Zuweilen begegnet man Camus auch dort, wo man es nun so gar nicht erwartet. So ging es mir beim Kino-Besuch gestern Abend, als ich endlich Ang Lees großartigen Film Life of Pi nach dem Bestseller-Roman Schiffbruch mit Tiger von Yann Martel anschaute. Piscine Molitor Patel, genannt Pi, ist ein aufgeweckter Junge, der sich schon im Kindesalter mit Fragen des Glaubens auseinandersetzt. Er wächst auf zwischen den märchenhaften Erzählungen der indischen Götterwelt, die ihm seine Mutter als Gutenachtgeschichten vorliest, und dem aufgeklärten Rationalismus seines Vaters. Nach und nach entdeckt er dazu noch das Christentum und den Islam und praktiziert alles gleichermaßen spielerisch, was ich übrigens sehr sympathisch finde. Als Jugendlichen sieht man ihn dann in zwei kurzen Szenen in Lektüre vertieft. Das genügt, um klarzumachen, dass Pi seine Auseinandersetzung mit dem Glauben jetzt auf einer etwas intellektuelleren Ebene als zuvor weiterführt. Das eine Buch ist nämlich von Dostojewski (der Titel war auf die Schnelle nicht zu erkennen). Und das zweite ist Der Fremde von Camus.
Weil die Geschichte zu Beginn des Films im ehemals französischen Teil Indiens der 1950er-Jahre spielt, ist natürlich auch das Cover original. Und genau eine solche Ausgabe, wie Pi sie in den Händen hält, entdeckte ich beim Paris-Besuch kürzlich auf dem sonntäglichen Büchermarkt am Parc Georges Brassens. Gekauft für drei Euro. Was für ein wirklich hübscher Zufall.
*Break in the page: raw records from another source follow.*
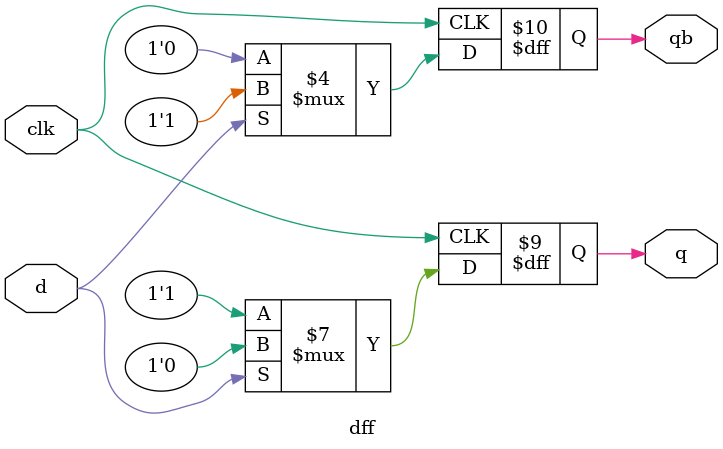
<source format=v>
module dff(d,clk,q,qb);
input d,clk;
output q,qb;
reg q,qb;
always@(posedge clk)
begin
if (d==0)
  begin
  q=1'b1;
  qb=1'b0;
end
else
begin
    q=1'b0;
    qb=1'b1;
  end
end
endmodule

</source>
Dass Ang Lee seinen Protagonisten nun ausgerechnet Dostojewski und Camus lesen lässt, ist dagegen sicher kein Zufall.
Während der 227 Tage als Schiffbrüchiger auf hoher See, allein auf einem kleinen Rettungsboot mit einem wilden Tiger, hat Pi reichlich Zeit, um über Gott und seine zuweilen sehr seltsamen Entscheidungen nachzudenken. Dass diese ganze wunderbare Geschichte, die das Buch und der Film erzählen, ein einziges Gleichnis darauf ist, wie wir es mit Vernunft und Glauben halten wollen, zeigt sich erst ganz am Ende. Denn erzählt wird noch eine zweite, sehr viel weniger schöne Geschichte des Schiffbruchs, die vielleicht die wahre ist, vielleicht aber auch nicht. Für eine müssen wir uns entscheiden. Auch ich habe mich für die Geschichte mit dem Tiger entschieden. Es ist einfach die bessere Geschichte. „Sehen Sie“, sagt der erwachsene Pi am Ende des Films zu seinem Zuhörer, dem er beide Geschichten erzählt hat, „und so ist es auch mit dem Glauben“.